Los cotilleos, corrillos y fotos rulando por los grupos de WhatsApp llegan un poco más tarde. La productividad ese día en la empresa es entre cero y negativo. El director de internacional, como era de esperar, no hizo acto de presencia.

Con la mitad o más de la empresa de vacaciones navideñas, todo fluía mejor para los pringados que seguíamos trabajando. Hasta que una mañana apareció y sutilmente me dejó caer un, ven a mi despacho, sin bragas. Joder con las bragas, o sin ellas, qué perra había cogido. Fui al baño a cumplir órdenes y esperé diez minutos de cortesía y a que me bajaran las pulsaciones. Las oficinas eran rollo moderno, open space y todo de cristal, pero los jefes tenían el privilegio de contar con persianas, las cuales se bajaban a mi llegada.

La puerta estaba abierta, pero di el toque de secretaria eficaz para que el señor Ayala diera su permiso. Su sonrisa de cabronazo me dio el ok. Mi glamour brillaba por su ausencia, vestido ancho y zapatillas, sin nada debajo a petición expresa del director, eso sí, los pezones ya los llevaba bien puestos de haberme quitado las medias. Sin muchos prolegómenos, me subió a su mesa a lo película hollywoodiense y nos lo empezamos a montar a lo bruto, lo tenía dentro bombeando sin piedad cuando la puerta se abrió.

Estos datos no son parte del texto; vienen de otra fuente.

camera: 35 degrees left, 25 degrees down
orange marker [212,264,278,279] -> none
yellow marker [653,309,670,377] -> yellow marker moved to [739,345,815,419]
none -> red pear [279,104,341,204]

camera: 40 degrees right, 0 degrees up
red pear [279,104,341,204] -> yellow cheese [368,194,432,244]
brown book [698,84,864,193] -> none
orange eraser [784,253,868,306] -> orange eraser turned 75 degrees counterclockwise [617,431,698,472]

Mi jefa, ella toda puesta, con cara de qué coño está pasando aquí, de hecho lo mismo hasta pronunció la frase en voz alta, pero no me acuerdo La pillada del siglo, de esta me despedía fijo. La indigna salida del despacho superó al paseíllo del otro día.

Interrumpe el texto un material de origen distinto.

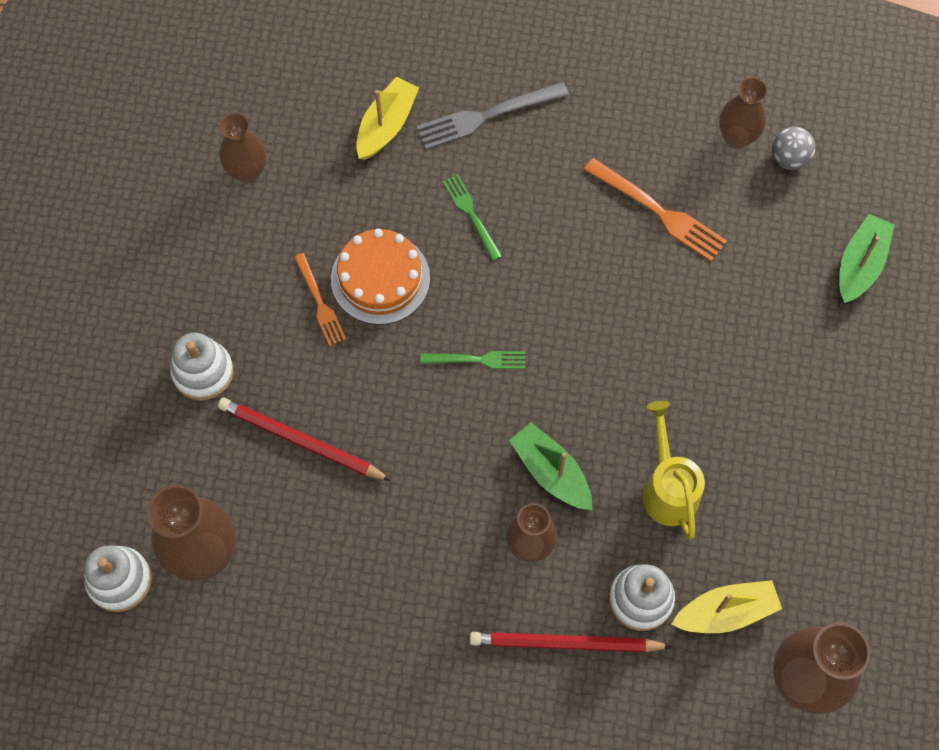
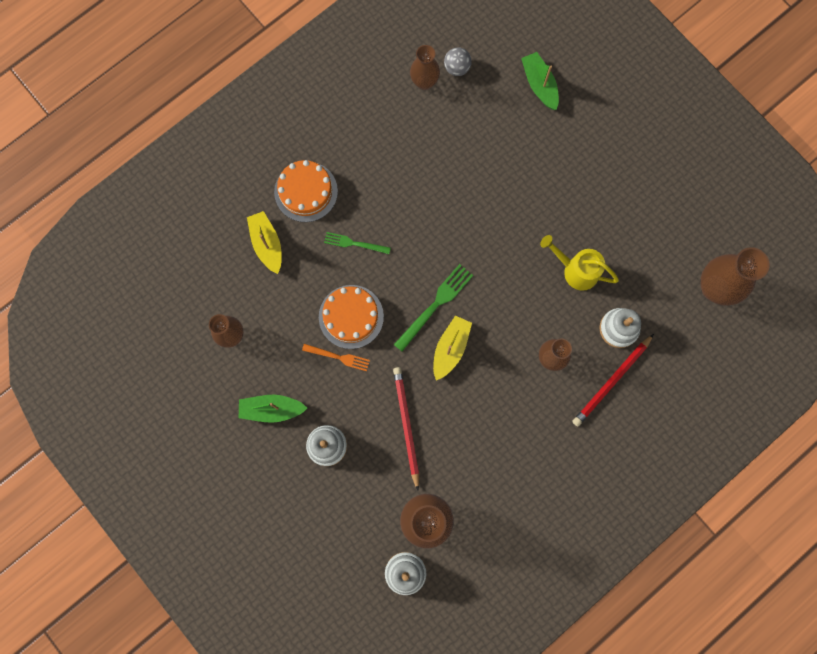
camera: 50 degrees left, 10 degrees up
red pencil [218,398,392,481] -> red pencil turned 105 degrees clockwise [393,367,419,490]
grey fork [416,82,569,150] -> orange cake [274,160,338,222]
green fork [420,351,526,369] -> green fork [394,264,473,352], size x1.57
green boat [509,423,592,510] -> green boat moved to [239,394,307,423]
orange fork [584,158,727,262] -> none
yellow boat [671,580,782,633] -> yellow boat moved to [433,316,472,380]

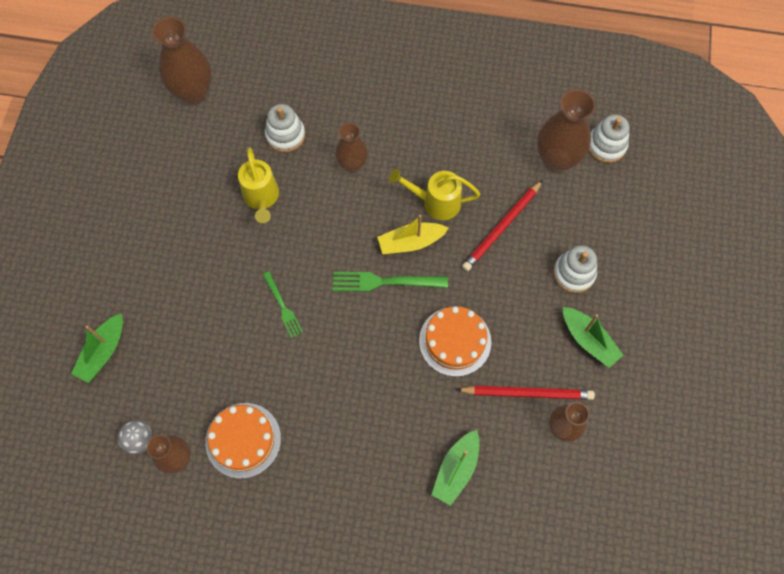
camera: 130 degrees left, 10 degrees down
yellow boat [247,211,282,274] -> green boat [432,430,480,506]
orange cake [274,160,338,222] -> orange cake moved to [205,403,281,479]
orange fork [302,344,370,371] -> none
green fork [324,232,391,254] -> green fork moved to [263,271,303,338]
red pencil [572,334,654,426] -> red pencil moved to [456,386,595,400]
none -> yellow watering can [389,169,480,220]

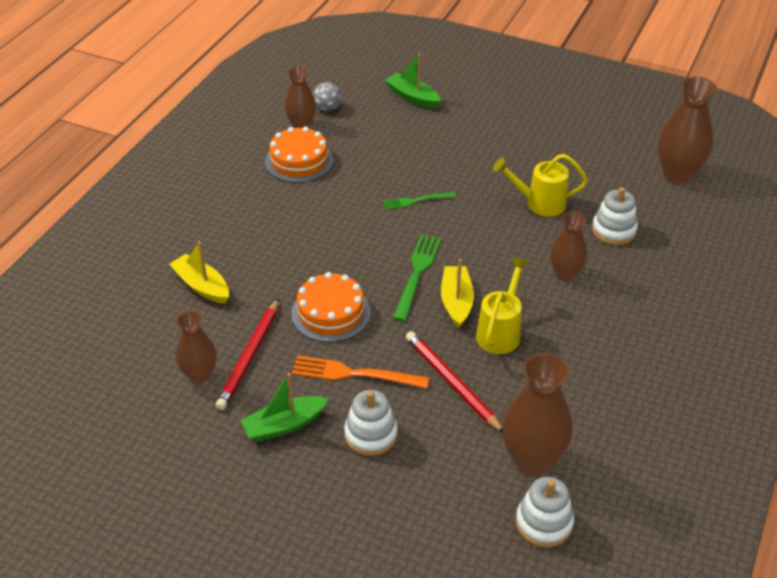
camera: 105 degrees right, 25 degrees down
green boat [432,430,480,506] -> yellow boat [169,241,229,304]
none -> orange fork [292,356,429,389]

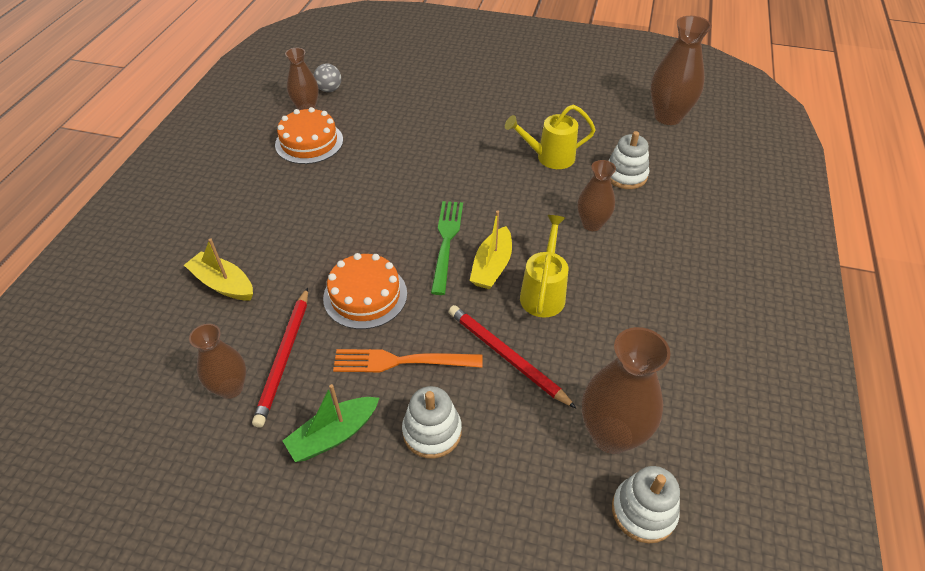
camera: 10 degrees left, 5 degrees up
green fork [382,192,456,210] -> none
green boat [385,53,441,109] -> none
yellow boat [441,259,474,328] -> yellow boat turned 150 degrees counterclockwise [470,211,512,289]

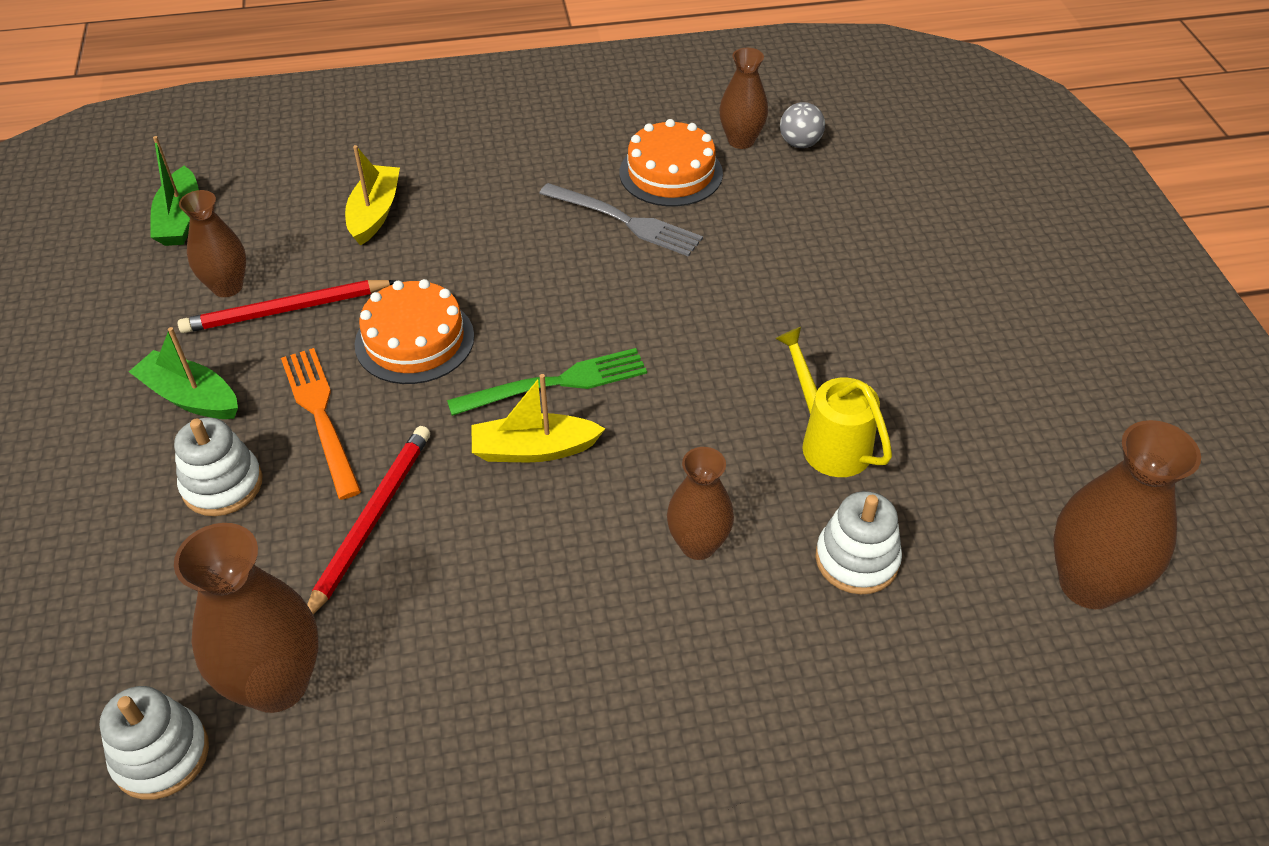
camera: 65 degrees right, 0 degrees up
yellow watering can [520,215,568,318] -> none
none -> green boat [150,136,199,246]
none -> grey fork [539,183,703,257]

A los veinte minutos, la rata abandonó el barco, dejando a su paso una sonrisa cómplice, maldito Ayala, a él no iban a despedirlo no.

Mis inquisidores ojos reclamaban alguna pista más, pero no me dejó claro si tocaba despido o condecoración. Mis dudas se disiparon en nada, mi jefa me llamó al despacho, ese lugar que tan poco me gustaba visitar. Sin mirarme siquiera, me dijo que esta empresa era muy discreta y que así debía seguir siéndolo, yo asentía como cuando me llamaban al despacho del director en el cole y prometía que no iba a volver a suceder con la mirada. Me animó a levantarme de la silla y a trabajar, salí del despacho muerta de la risa claro, nos había jodido el polvo, pero conservaba el trabajo.

La normalidad, en todos los sentidos, volvió a la oficina tras las fiestas. Discreción, perfecto. A media mañana me llegó un mensaje a mi móvil de un número desconocido. Citándome en el hotel de al lado, con un número de habitación y con el texto sin bragas, sin foto de perfil, como si la necesitara para saber quién era. No contesté, pero fui, discreción ante todo.